Level 4: Stochastic Dynamics (10,000 episodes)

  • Goal: Handle full dice mechanics (1-6 outcomes)
  • State: 16D
  • Challenge: Partial observability, long-term planning under uncertainty

Level 5: Multi-Agent Chaos (15,000 episodes)

  • Goal: Compete against 3 random opponents simultaneously
  • State: 16D (egocentric view)
  • Challenge: Full game complexity, emergent multi-agent dynamics

Level 6: T-REX Learning (35,000 episodes)

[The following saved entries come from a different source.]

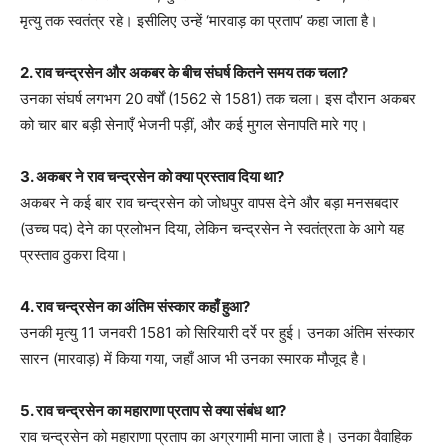
मृत्यु तक स्वतंत्र रहे। इसीलिए उन्हें ‘मारवाड़ का प्रताप’ कहा जाता है।
2. राव चन्द्रसेन और अकबर के बीच संघर्ष कितने समय तक चला?
उनका संघर्ष लगभग 20 वर्षों (1562 से 1581) तक चला। इस दौरान अकबर
को चार बार बड़ी सेनाएँ भेजनी पड़ीं, और कई मुगल सेनापति मारे गए।
3. अकबर ने राव चन्द्रसेन को क्या प्रस्ताव दिया था?
अकबर ने कई बार राव चन्द्रसेन को जोधपुर वापस देने और बड़ा मनसबदार
(उच्च पद) देने का प्रलोभन दिया, लेकिन चन्द्रसेन ने स्वतंत्रता के आगे यह
प्रस्ताव ठुकरा दिया।
4. राव चन्द्रसेन का अंतिम संस्कार कहाँ हुआ?
उनकी मृत्यु 11 जनवरी 1581 को सिरियारी दर्रे पर हुई। उनका अंतिम संस्कार
सारन (मारवाड़) में किया गया, जहाँ आज भी उनका स्मारक मौजूद है।
5. राव चन्द्रसेन का महाराणा प्रताप से क्या संबंध था?
राव चन्द्रसेन को महाराणा प्रताप का अग्रगामी माना जाता है। उनका वैवाहिक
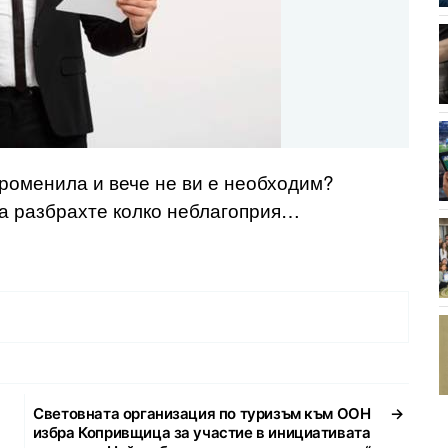
 променила и вече не ви е необходим?
ва разбрахте колко неблагоприя…
Световната организация по туризъм към ООН
→
избра Копривщица за участие в инициативата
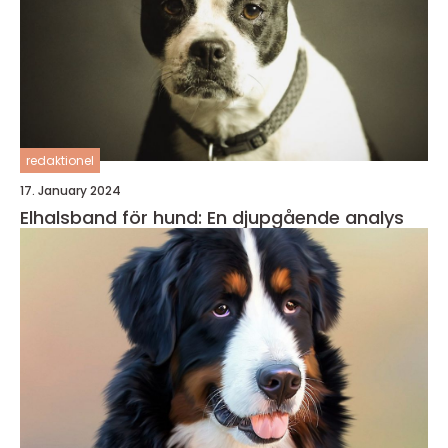
redaktionel
17. January 2024
Elhalsband för hund: En djupgående analys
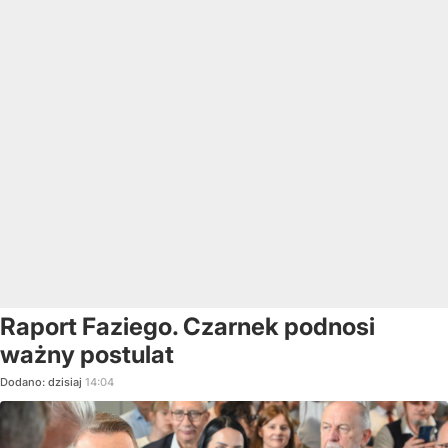
Raport Faziego. Czarnek podnosi
ważny postulat
Dodano:
dzisiaj
14:04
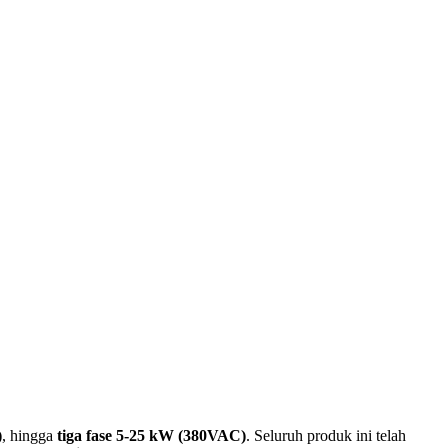
)
, hingga
tiga fase 5-25 kW (380VAC)
. Seluruh produk ini telah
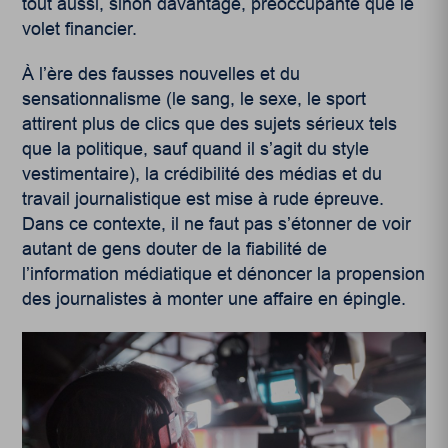
tout aussi, sinon davantage, préoccupante que le
volet financier.
À l’ère des fausses nouvelles et du
sensationnalisme (le sang, le sexe, le sport
attirent plus de clics que des sujets sérieux tels
que la politique, sauf quand il s’agit du style
vestimentaire), la crédibilité des médias et du
travail journalistique est mise à rude épreuve.
Dans ce contexte, il ne faut pas s’étonner de voir
autant de gens douter de la fiabilité de
l’information médiatique et dénoncer la propension
des journalistes à monter une affaire en épingle.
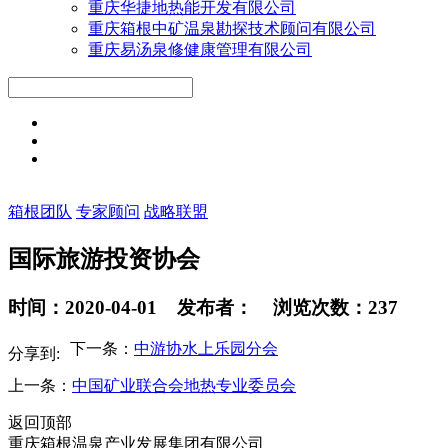
重庆华捷地热能开发有限公司
重庆箱根中矿温泉勘探技术顾问有限公司
重庆易汤泉修健康管理有限公司
箱根团队
专家顾问
战略联盟
国际旅游投资协会
时间：2020-04-01 发布者： 浏览次数：237
下一条：
中游协水上乐园分会
分享到:
上一条：
中国矿业联合会地热专业委员会
返回顶部
重庆箱根温泉产业发展集团有限公司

  • Goal: Improve over Level 5 using learned rewards
  • Innovation: Preference-based reward learning
  • Result: 66% win rate (vs Level 5's 61%)

Evaluation Metrics

Each level tracks:

  • Win Rate: Primary success metric
  • Average Reward: Cumulative episode reward
  • Game Length: Steps per episode
  • Capture Statistics: Captures made vs. received
  • Epsilon: Exploration rate (decays from 1.0 to 0.05)
  • Replay Buffer Size: Experience collected

Evaluations run with 500 test games per level against random opponents.

Documentation

  • COMPONENTS_DOCUMENTATION.md - Detailed documentation of all agents, environments, and reward networks
  • LEVEL6_EVALUATION_GUIDE.md - Guide for evaluating Level 6 (T-REX)
  • docs/ - Additional architecture and methodology docs

Research Foundation

This project builds upon established research in:

  • Curriculum Learning: Progressive task difficulty for skill acquisition
  • Reward Shaping: Potential-based reward shaping (Ng et al., 1999)
  • Deep RL: DQN architectures (Mnih et al., 2015)
  • Preference Learning: T-REX for learning from demonstrations (Brown et al., 2019)
  • Multi-Agent RL: Competitive gameplay and emergent strategies

Key References

  1. Ng, A. Y., Harada, D., & Russell, S. (1999). Policy invariance under reward transformations. ICML. (PBRS theory)
  2. Brown, D., et al. (2019). Extrapolating Beyond Suboptimal Demonstrations via Inverse Reinforcement Learning from Observations. ICML. (T-REX)
  3. Mnih, V., et al. (2015). Human-level control through deep reinforcement learning. Nature. (DQN)

Future Work

Potential extensions and improvements:

  • Self-Play Training: Train against past versions of the agent
  • Multi-Agent Learning: Simultaneous training of all players
  • Policy Gradient Methods: PPO, A3C for continuous improvement
  • Opponent Modeling: Explicit modeling of opponent strategies
  • Human Evaluation: Testing against human players

License

See LICENSE file for details.

Citation

If you use this code in your research, please cite:

@software{rl_agent_ludo_curriculum,
  title = {Reinforcement Learning for Ludo: A Curriculum-Based Approach},
  author = {Balegar, Hitesh},
  year = {2025},
  url = {https://github.com/yourusername/RLagentLudo},
  note = {Deep RL with progressive curriculum and preference learning for multi-agent board games}
}

Acknowledgments

This project builds upon:

  • LudoPy: Python implementation of Ludo game mechanics
  • DeepMind: DQN and Deep RL architectures
  • OpenAI: Reinforcement learning best practices and methodologies
  • Existing research on RL applications to board games and curriculum learning

About

This project explores the application of reinforcement learning to Ludo, a stochastic multi-agent board game. I implement and compare several RL algorithms including tabular Q-learning, deep Q-networks (DQN), Dueling DQN, and rule-based heuristics.